Tanate Danuthai1, Maria A. Peralta2, Tawan Sooknoi3, Somchai Osuwan1, Lance L. Lobban4, Richard G. Mallinson, and Daniel E. Resasco5. (1) The Petroleum and Petrochemical College, Chulalongkorn University, Soi Chula 12, Phyathai Rd., Patumwan, Bangkok, 10330, Thailand, (2) Chemical, Biological, and Material Engineering, University of Oklahoma, 100 E. Boyd St, T-335, Norman, 73019, (3) Chemistry, King Mongkut Institute of Technology Ladkrabang, Bangkok, 10520, Thailand, (4) School of Chemical, Biological and Materials Engineering, University of Oklahoma, 100 E. Boyd Street, SEC T-335, Norman, OK 73019, (5) Cbme, University of Oklahoma, 100 East Boyd, Room T-335, Norman, OK 73019

The deoxygenation of methyl octanoate and benzaldehyde over CsNaX zeolite catalyst has been investigated as models for reactions for production of hydrocarbon fuels from bio-oxygenates. The CsNaX zeolite used in the study was prepared by ion exchange of NaX with a CsNO3/CsOH solution to a 50% exchange level. The decarbonylation activity, selectivity, and stability of the CsNaX catalyst were enhanced when methanol was co-fed for the reaction of methyl octanoate. TPD studies suggest that methyl octanoate first decomposes to an octanoate-like species. The decomposition of such species leads to the formation of heptenes and hexenes as major products.
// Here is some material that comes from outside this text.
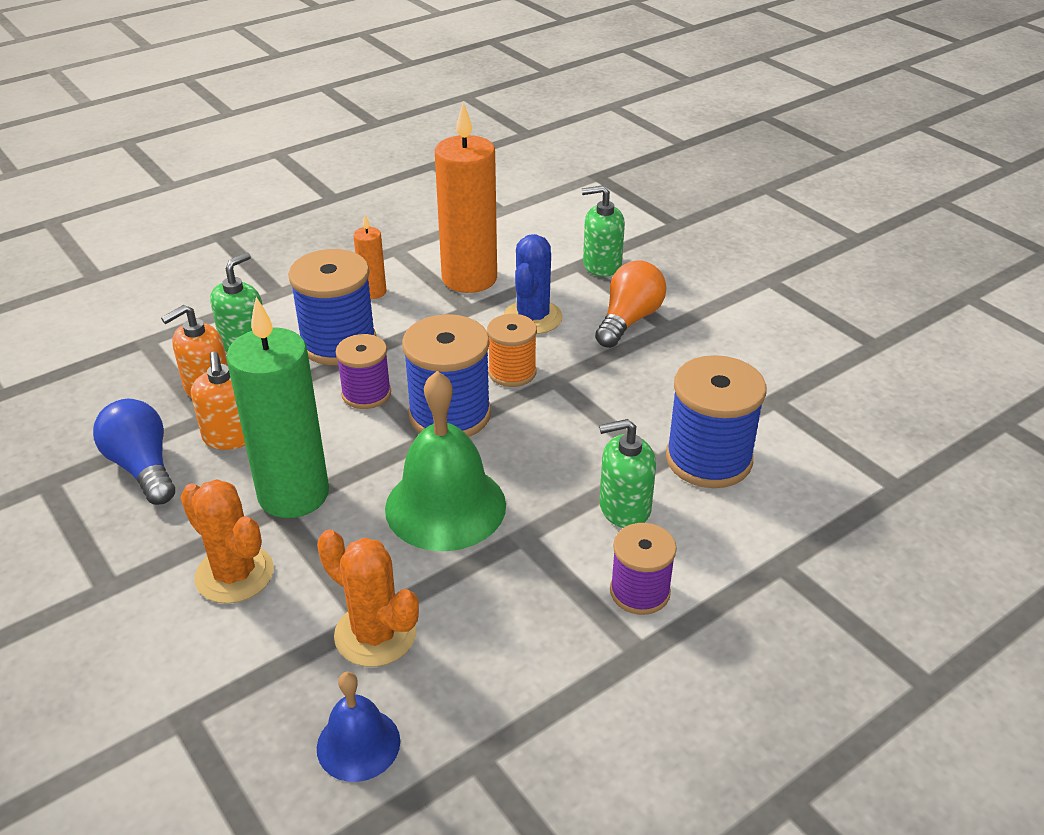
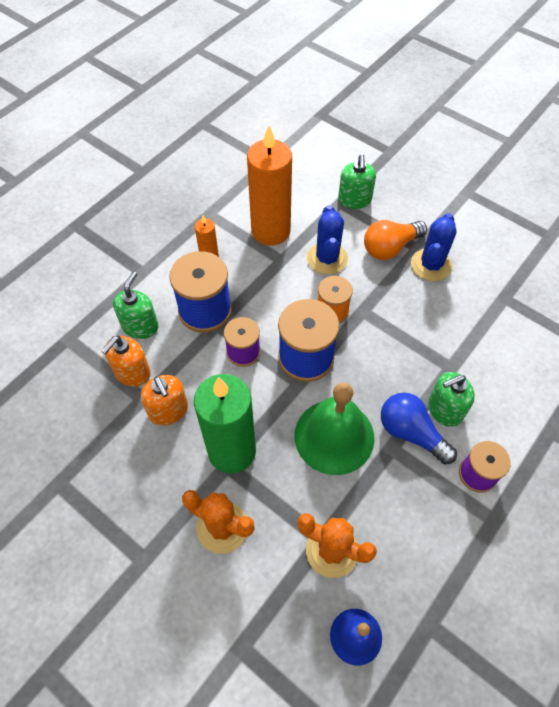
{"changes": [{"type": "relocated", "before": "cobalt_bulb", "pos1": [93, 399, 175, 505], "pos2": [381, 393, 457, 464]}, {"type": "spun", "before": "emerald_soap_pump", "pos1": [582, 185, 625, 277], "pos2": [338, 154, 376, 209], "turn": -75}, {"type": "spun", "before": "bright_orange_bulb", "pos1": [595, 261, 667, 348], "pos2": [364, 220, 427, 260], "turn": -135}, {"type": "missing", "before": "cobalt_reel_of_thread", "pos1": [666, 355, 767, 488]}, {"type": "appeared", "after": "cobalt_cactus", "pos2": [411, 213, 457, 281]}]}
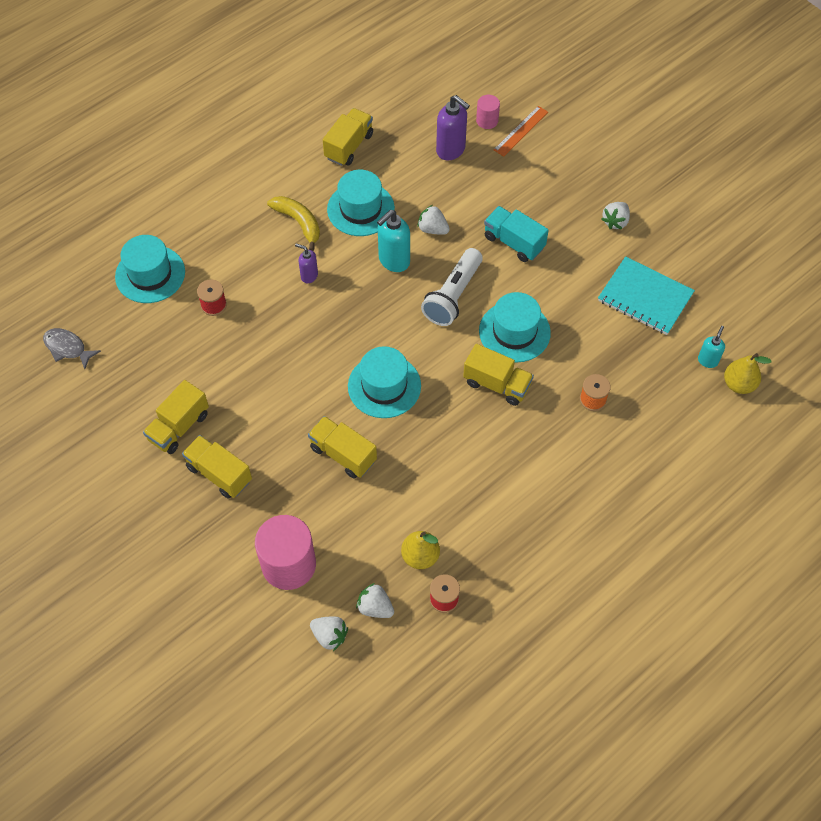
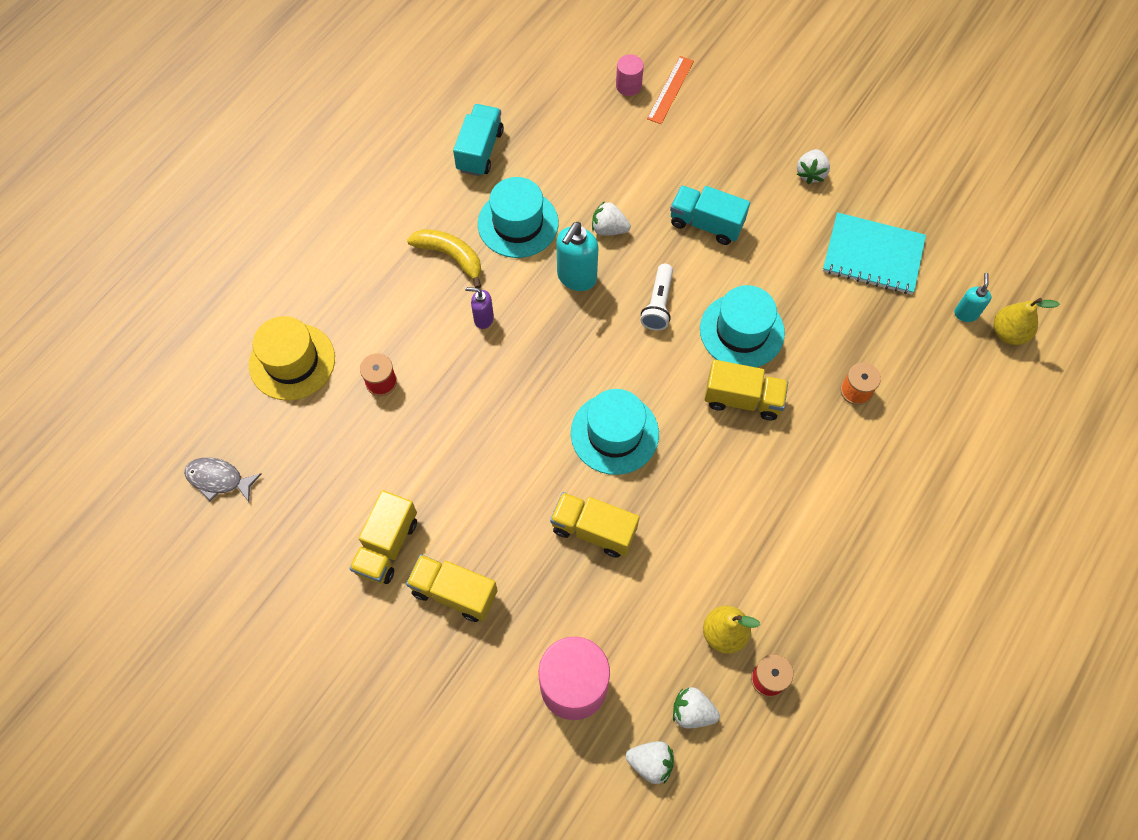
{"changes": [{"type": "colour", "before": "aqua_tall_hat", "after": "yellow_tall_hat", "pos1": [115, 235, 185, 303], "pos2": [249, 316, 335, 401]}, {"type": "colour", "before": "yellow_truck", "after": "aqua_truck", "pos1": [323, 108, 373, 166], "pos2": [453, 104, 504, 176]}, {"type": "size", "before": "pure_white_torch", "pos1": [421, 248, 483, 326], "pos2": [641, 264, 673, 331], "scale": 0.66}, {"type": "missing", "before": "royal_purple_soap_pump", "pos1": [436, 95, 470, 160]}]}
Octenes and hydrogenated products are formed in lesser amounts via hydrogenation / hydrogenolysis using hydrogen produced on the surface from methanol decomposition, but not from gas phase H2. In parallel, benzaldehyde can also be decarbonylated to benzene over the CsNaX catalyst; however oxygenated aromatic precursors can be formed on the catalyst surface. These precursors can further decompose/undergo hydrogenolysis to form benzene, toluene and 2-ring compounds. Higher reaction temperature and gas phase H2 reduce the accumulation of the oxygenated aromatic precursors and the formation of non-decomposable coke. An excess of Cs in CsNaX increases the catalyst's basicity leading to higher decarbonylation activity for both methyl octanoate and benzaldehyde. The absence of Cs cation in the zeolite framework (NaX) results in lower decarbonylation activity and the production of undesired products.